A Physiologically Based Pharmacokinetic Model for Predicting Diazepam Pharmacokinetics after Intravenous, Oral, Intranasal, and Rectal Applications
Sundus Khalid,
Muhammad Fawad Rasool,
Imran Imran,
Abdul Majeed,
Hamid Saeed,
Anees ur Rehman,
Waseem Ashraf,
Tanveer Ahmad,
Yousef A. Bin Jardan,
Faleh Alqahtani
Affiliations
Sundus Khalid
Department of Pharmacy Practice, Faculty of Pharmacy, Bahauddin Zakariya University, Multan 60800, Pakistan
Muhammad Fawad Rasool
Department of Pharmacy Practice, Faculty of Pharmacy, Bahauddin Zakariya University, Multan 60800, Pakistan
Imran Imran
Department of Pharmacology, Faculty of Pharmacy, Bahauddin Zakariya University, Multan 60800, Pakistan
Abdul Majeed
Department of Pharmacy Practice, Faculty of Pharmacy, Bahauddin Zakariya University, Multan 60800, Pakistan
Hamid Saeed
Section of Pharmaceutics, University College of Pharmacy, Allama Iqbal Campus, University of the Punjab, Lahore 54000, Pakistan
Anees ur Rehman
Department of Pharmacy Practice, Faculty of Pharmacy, Bahauddin Zakariya University, Multan 60800, Pakistan
Waseem Ashraf
Department of Pharmacology, Faculty of Pharmacy, Bahauddin Zakariya University, Multan 60800, Pakistan
Tanveer Ahmad
Institute for Advanced Biosciences (IAB), Centre National de la Recherche Scientifique, Unite Mixte de Recherche 5309, Institut National de la Sante et de la Recherche Medicale U1209, Grenoble Alpes University, 38700 La Tronche, France
Yousef A. Bin Jardan
Department of Pharmaceutics, College of Pharmacy, King Saud University, Riyadh 11451, Saudi Arabia
Faleh Alqahtani
Department of Pharmacology and Toxicology, College of Pharmacy, King Saud University, Riyadh 11451, Saudi Arabia
Diazepam is one of the most prescribed anxiolytic and anticonvulsant that is administered through intravenous (IV), oral, intramuscular, intranasal, and rectal routes.
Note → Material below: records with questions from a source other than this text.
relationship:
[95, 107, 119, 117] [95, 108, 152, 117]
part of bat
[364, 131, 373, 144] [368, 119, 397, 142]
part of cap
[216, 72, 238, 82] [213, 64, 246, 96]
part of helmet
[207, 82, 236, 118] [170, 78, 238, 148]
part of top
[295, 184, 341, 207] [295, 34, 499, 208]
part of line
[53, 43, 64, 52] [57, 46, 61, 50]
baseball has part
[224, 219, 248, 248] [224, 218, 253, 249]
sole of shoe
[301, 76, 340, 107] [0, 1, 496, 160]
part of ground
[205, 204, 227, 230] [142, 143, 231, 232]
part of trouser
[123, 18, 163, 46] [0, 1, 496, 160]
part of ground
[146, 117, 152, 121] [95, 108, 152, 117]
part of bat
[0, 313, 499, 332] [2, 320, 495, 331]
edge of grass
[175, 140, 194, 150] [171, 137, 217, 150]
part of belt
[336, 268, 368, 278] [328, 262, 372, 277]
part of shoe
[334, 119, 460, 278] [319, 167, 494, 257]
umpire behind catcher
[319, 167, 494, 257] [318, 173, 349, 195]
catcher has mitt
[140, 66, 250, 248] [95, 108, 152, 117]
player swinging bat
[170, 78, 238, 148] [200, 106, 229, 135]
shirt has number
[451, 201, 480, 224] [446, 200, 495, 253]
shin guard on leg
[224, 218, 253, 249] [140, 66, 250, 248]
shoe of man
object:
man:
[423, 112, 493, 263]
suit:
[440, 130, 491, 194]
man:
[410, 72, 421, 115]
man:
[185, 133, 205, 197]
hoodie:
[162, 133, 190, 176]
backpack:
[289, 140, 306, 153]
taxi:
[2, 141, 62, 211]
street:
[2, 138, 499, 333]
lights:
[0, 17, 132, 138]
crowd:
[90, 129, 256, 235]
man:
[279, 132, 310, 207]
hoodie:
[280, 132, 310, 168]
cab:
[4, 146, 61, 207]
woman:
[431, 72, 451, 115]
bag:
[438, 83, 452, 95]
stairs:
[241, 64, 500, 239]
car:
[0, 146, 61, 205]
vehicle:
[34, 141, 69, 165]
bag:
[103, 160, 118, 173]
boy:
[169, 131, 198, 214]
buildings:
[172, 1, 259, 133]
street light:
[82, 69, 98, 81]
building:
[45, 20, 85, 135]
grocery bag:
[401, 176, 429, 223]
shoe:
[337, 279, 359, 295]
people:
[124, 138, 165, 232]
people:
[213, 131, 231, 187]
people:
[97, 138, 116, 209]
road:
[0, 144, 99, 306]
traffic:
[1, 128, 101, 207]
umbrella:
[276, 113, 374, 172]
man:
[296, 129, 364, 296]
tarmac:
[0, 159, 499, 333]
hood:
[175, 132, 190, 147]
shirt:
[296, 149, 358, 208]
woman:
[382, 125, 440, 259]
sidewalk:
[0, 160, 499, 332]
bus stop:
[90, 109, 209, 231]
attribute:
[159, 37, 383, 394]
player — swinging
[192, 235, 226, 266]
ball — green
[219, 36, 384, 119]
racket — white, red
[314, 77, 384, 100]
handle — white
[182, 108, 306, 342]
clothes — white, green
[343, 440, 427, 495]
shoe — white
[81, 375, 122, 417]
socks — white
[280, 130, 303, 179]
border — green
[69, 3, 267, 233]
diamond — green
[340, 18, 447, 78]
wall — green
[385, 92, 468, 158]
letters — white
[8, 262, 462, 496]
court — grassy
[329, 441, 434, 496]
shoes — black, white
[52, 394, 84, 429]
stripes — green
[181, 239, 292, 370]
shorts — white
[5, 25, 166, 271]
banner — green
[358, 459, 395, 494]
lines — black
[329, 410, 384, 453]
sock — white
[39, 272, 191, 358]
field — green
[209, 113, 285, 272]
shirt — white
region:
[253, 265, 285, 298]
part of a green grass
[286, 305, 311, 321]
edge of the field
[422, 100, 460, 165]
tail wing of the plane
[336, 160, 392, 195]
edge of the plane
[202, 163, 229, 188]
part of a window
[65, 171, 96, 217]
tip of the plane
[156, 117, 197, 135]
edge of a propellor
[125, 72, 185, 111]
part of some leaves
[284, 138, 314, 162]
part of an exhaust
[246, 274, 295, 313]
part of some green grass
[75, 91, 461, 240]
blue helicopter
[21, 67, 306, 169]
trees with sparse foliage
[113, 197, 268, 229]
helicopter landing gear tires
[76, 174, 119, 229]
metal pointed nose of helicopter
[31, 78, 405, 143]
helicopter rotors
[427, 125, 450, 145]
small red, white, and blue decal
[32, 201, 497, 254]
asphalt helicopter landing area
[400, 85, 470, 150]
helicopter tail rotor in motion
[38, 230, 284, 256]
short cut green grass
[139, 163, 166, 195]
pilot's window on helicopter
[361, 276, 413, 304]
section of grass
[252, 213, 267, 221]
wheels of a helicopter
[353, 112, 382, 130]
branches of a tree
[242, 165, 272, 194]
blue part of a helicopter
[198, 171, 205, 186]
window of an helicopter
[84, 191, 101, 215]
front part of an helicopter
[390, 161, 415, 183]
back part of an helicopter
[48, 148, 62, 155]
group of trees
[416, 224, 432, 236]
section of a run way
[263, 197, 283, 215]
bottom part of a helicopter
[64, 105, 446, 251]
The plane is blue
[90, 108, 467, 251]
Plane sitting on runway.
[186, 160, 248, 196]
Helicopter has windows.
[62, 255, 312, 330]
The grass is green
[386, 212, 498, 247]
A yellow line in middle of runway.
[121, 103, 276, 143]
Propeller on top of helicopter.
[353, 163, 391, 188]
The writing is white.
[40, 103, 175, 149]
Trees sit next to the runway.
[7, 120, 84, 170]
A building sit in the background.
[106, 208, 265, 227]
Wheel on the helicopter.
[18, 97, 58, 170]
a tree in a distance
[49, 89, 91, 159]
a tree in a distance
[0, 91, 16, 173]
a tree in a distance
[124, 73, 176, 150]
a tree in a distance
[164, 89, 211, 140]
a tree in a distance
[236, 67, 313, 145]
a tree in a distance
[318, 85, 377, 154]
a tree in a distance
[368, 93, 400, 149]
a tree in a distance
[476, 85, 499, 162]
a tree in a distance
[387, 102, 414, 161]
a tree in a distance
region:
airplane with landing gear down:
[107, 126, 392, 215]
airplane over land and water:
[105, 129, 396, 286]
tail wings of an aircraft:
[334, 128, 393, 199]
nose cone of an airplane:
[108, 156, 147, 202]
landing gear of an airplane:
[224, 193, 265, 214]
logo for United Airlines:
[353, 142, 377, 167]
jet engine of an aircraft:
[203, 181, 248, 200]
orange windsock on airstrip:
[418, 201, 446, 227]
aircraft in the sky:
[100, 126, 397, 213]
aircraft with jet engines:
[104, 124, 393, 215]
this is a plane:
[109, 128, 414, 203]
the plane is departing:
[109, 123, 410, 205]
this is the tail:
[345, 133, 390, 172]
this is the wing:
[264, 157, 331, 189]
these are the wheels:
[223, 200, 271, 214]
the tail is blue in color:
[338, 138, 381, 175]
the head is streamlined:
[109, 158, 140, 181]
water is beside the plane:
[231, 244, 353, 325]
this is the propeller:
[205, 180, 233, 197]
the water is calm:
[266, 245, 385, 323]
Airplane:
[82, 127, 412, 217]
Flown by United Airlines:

To facilitate the clinical use of diazepam, there is a need to develop formulations that are convenient to administer in ambulatory settings. The present study aimed to develop and evaluate a physiologically based pharmacokinetic (PBPK) model for diazepam that is capable of predicting its pharmacokinetics (PK) after IV, oral, intranasal, and rectal applications using a whole-body population-based PBPK simulator, Simcyp®. The model evaluation was carried out using visual predictive checks, observed/predicted ratios (Robs/pred), and the average fold error (AFE) of PK parameters. The Diazepam PBPK model successfully predicted diazepam PK in an adult population after doses were administered through IV, oral, intranasal, and rectal routes, as the Robs/pred of all PK parameters were within a two-fold error range. The developed model can be used for the development and optimization of novel diazepam dosage forms, and it can be extended to simulate drug response in situations where no clinical data are available (healthy and disease).